**Recorded data**
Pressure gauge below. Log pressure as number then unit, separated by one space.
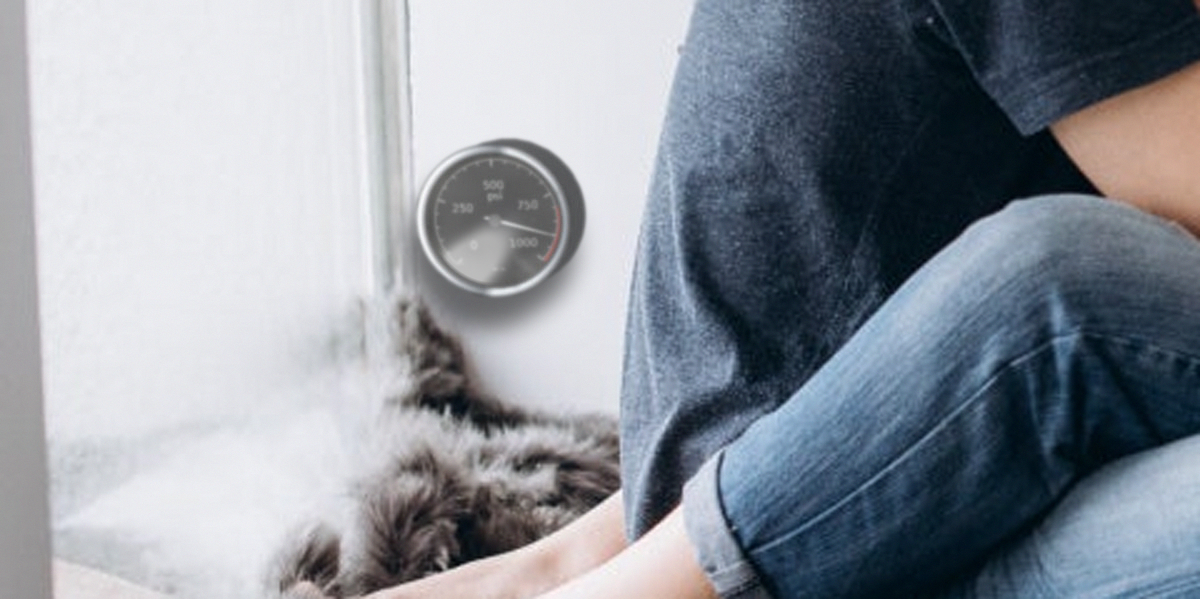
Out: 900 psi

---

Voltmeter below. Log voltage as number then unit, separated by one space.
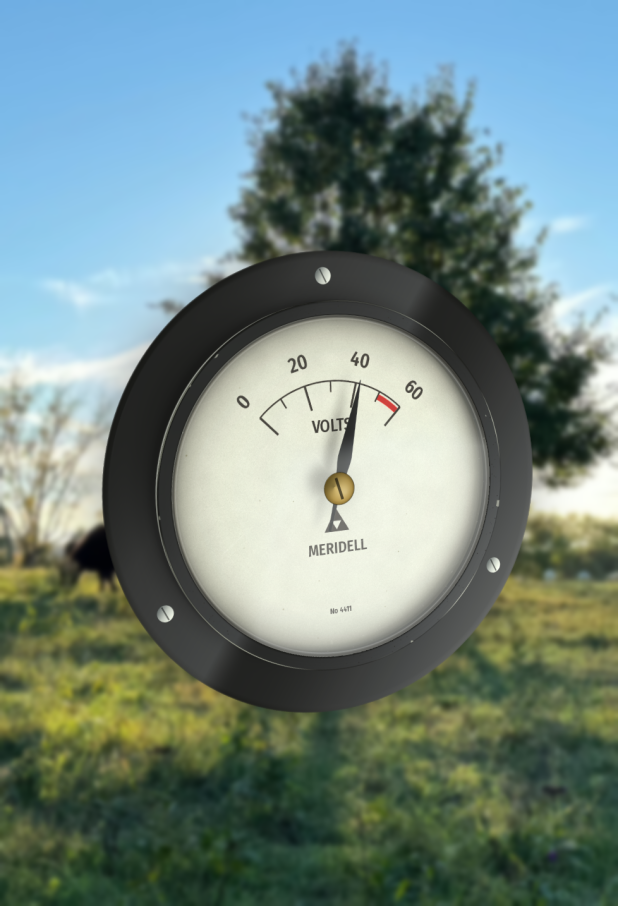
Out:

--

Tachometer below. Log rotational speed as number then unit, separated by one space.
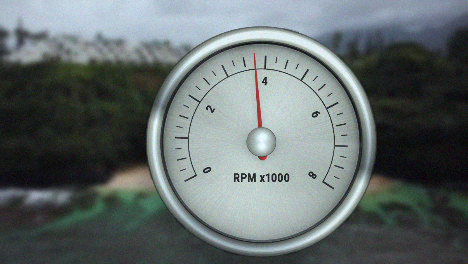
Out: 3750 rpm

**Problem to solve**
Reproduce word for word the lines from the one containing "Pressure gauge below." up to and including the one containing "Out: 900 psi", leaving the pictures out of your answer.

**Solution below**
Pressure gauge below. Log pressure as number then unit, separated by one space.
Out: 900 psi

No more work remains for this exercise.